Bahar mevsimini sever misiniz?
Hangi baharı seversiniz mesela...
İlk Bahar, Son Bahar?!...
Bir de "İkinci Bahar" var mesela. Birçok yaşı ilerlemiş kişinin hayalindeki bahardır ikinci bahar...
İlkbaharın ilk günleri ile Sonbahar'ın son günleri, şair ve yazarlar için en verimli günlerdir. Yüreğinden geçenleri mevsimlerin bu günlerinde çok güzel ifade eder.

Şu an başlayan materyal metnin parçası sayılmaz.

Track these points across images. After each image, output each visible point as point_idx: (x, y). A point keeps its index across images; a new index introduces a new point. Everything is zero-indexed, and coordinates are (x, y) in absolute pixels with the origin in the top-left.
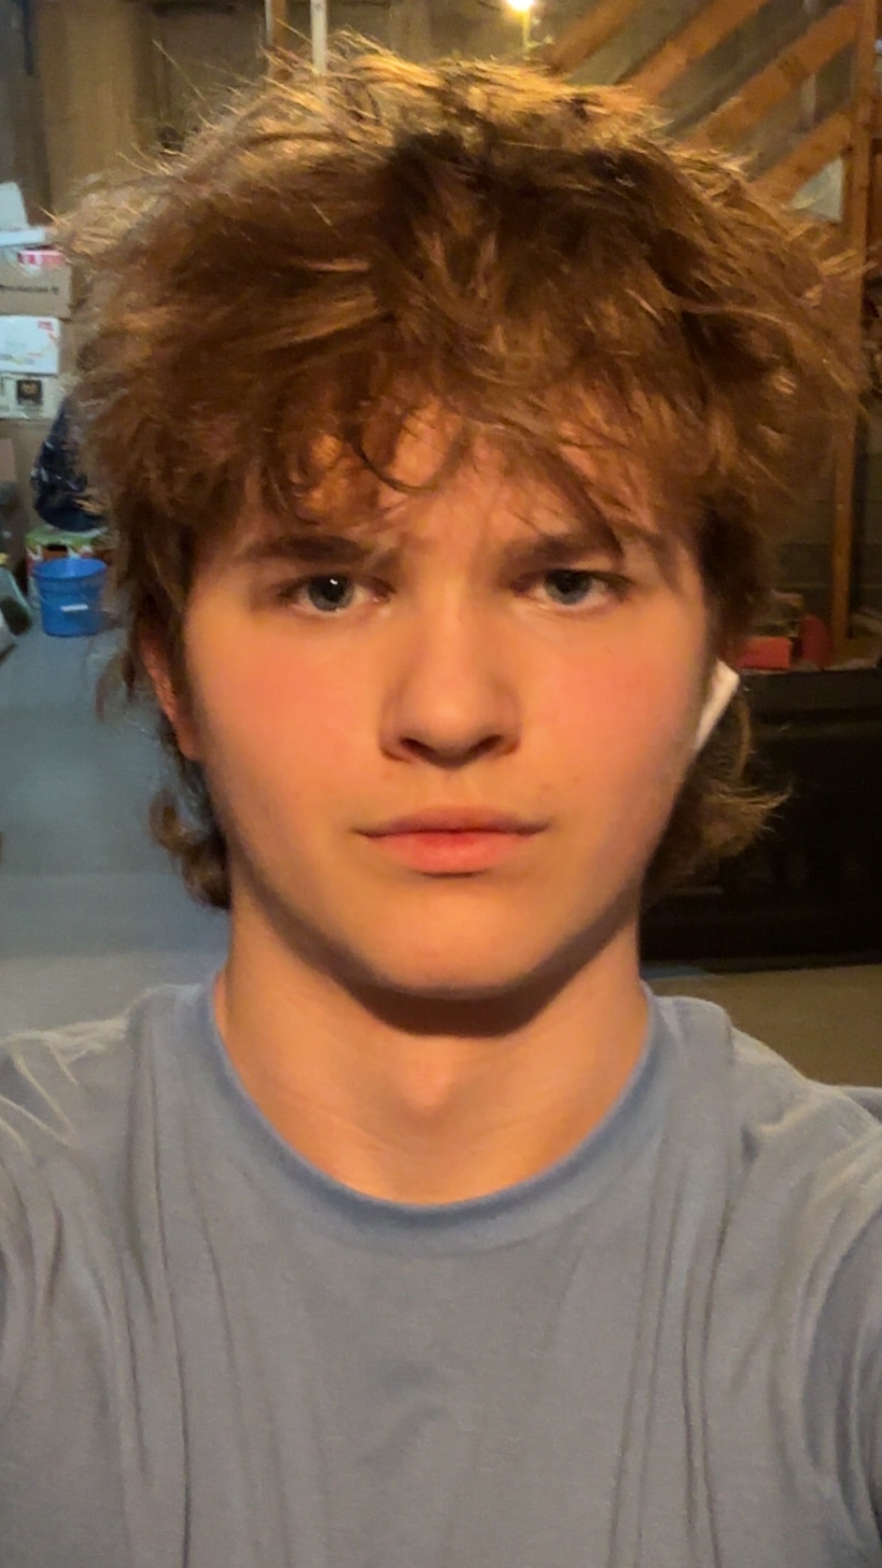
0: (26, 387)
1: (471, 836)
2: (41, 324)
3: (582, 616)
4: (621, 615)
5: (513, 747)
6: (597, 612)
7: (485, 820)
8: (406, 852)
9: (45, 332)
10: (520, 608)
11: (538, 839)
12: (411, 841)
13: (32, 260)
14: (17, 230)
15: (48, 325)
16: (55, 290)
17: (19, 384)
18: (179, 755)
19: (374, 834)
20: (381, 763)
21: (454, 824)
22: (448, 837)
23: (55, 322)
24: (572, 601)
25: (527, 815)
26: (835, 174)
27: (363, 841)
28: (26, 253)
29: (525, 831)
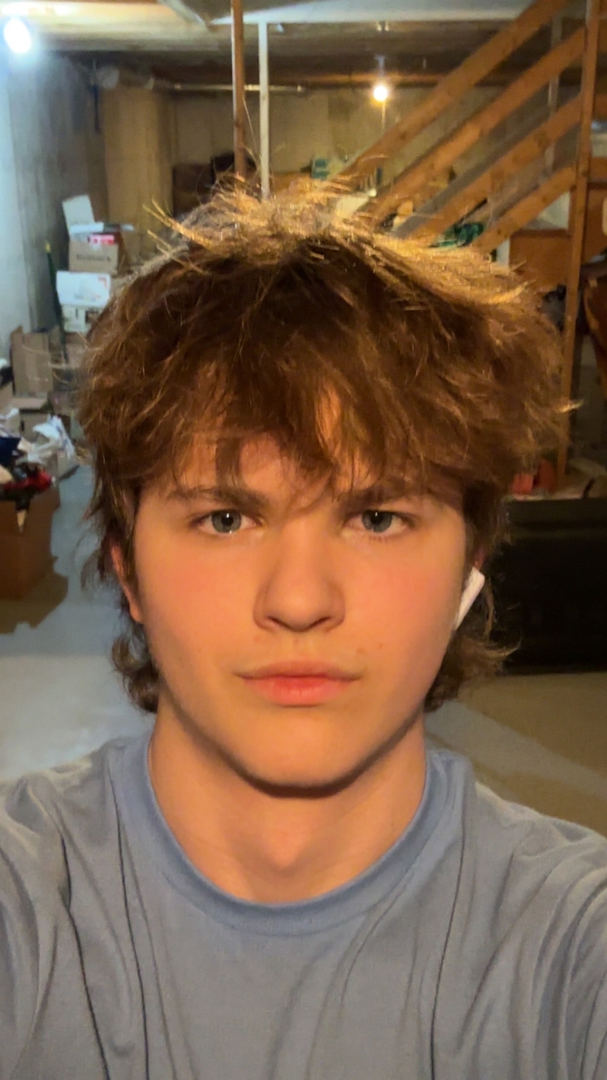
0: (90, 315)
1: (311, 680)
2: (100, 279)
3: (387, 539)
4: (411, 539)
5: (341, 621)
6: (396, 537)
7: (318, 670)
8: (269, 690)
9: (102, 283)
10: (347, 534)
11: (355, 685)
12: (272, 683)
13: (96, 241)
14: (87, 223)
15: (104, 280)
16: (109, 259)
17: (87, 313)
18: (131, 619)
19: (247, 677)
20: (256, 630)
21: (300, 671)
22: (296, 681)
23: (108, 277)
24: (381, 530)
25: (348, 666)
26: (564, 202)
27: (241, 682)
28: (93, 238)
29: (347, 679)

Ben, Sonbahar'ı sevenlerdenim...
Hele son günlerinde ağaçlar kurumuş yapraklarını döküp de rüzgârın önünde oraya buraya savrulur ya...
Bundan bir önceki döneminde yaprakların rengârenk görüntüsü…
Bir hüzündür aslında. Kış, olancan hızıyla girer hayatınıza, fark etmezsiniz. Bir de bakmışınız ki bir gün sabah, her yer bembeyaz olmuştur. Dünyanız değişir, özlediğiniz kar, sizin içinde yuvarlanmanız için hazırdır.
Bahar...
Sevilmez mi hiç!...
İlkbahar ise bir başka güzeldir. Dünyanız renklenir, güneş, her gün sabah yeniden doğarken içiniz de ısınır dünyanızda...
Son yılarda edebiyatımıza giren bir başka bahar daha var...
Hani "Bir başka bahar" deyince umutsuzluk gelir aklınıza değil mi?
Umutlarınız, beklentileriniz olmamıştır da zamanı "Bir başka bahara" atmışsınızdır.
Son yıllarda yine edebiyatımıza giren bahar da aynı "Bir başka bahar"a benzer...
Arap baharı...
Bu bahar 2010 yılında başladı. İslam ülkelerinde demokrasi talepleri artmış, birçok uzman bu eşi görülmemiş halk hareketini, Arap dünyasında yaşanan en büyük değişim olarak yorumlamıştır.
Birçok ülke, birçok kimseler, hareketlerin farklılığı ve sürekli sancılı, çalkantılı değişimi bahar olarak benimsemişler ve bu halk hareketine "Arap Baharı" demişlerdir.
Ne var ki bu bahar, sonuçları itibariyle ne İlkbahar'a ne de Sonbahar'a ve hatta "İkinci Bahar"a benzememiştir.
Arap Baharı, birçok ülkeyi yıpratmış, insanlarının fakirleşmesine, ölümlerine ve ülkelerini terk etmelerine neden olmuştur.
Böyle bir hareketi ilk önce "Bahar" olarak sunanlar, şimdi yarattıkları ortamın ne olduğunu bile bilmemektedirler.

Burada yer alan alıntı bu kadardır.